§ **REQUIRED WORK**:
Copy, from the entries below, each line where the word "contact" can be found.
[SOURCE DATA]
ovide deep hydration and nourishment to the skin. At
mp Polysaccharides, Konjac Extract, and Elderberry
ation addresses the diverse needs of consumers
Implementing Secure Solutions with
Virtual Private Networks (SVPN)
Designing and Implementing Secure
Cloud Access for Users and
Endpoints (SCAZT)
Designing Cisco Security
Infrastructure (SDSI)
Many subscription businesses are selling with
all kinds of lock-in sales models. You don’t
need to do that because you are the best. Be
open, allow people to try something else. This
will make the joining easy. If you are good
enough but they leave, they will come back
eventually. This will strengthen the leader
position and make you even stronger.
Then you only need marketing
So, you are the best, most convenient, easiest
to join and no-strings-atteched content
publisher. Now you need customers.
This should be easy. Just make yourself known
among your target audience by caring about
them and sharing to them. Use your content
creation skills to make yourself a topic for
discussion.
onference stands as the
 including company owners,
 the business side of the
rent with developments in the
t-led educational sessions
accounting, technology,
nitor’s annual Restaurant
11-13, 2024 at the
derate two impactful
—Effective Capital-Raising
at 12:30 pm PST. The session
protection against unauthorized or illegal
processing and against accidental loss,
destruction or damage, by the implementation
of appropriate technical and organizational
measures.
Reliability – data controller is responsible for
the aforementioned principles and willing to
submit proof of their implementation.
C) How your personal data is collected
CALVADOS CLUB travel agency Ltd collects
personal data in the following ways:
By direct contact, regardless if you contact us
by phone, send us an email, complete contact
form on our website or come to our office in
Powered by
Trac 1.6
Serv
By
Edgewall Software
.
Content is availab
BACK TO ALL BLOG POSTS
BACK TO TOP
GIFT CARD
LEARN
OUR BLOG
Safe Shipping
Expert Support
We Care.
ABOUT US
[/SOURCE DATA]
§ **REPLY TO THE EXERCISE**:
By direct contact, regardless if you contact us
by phone, send us an email, complete contact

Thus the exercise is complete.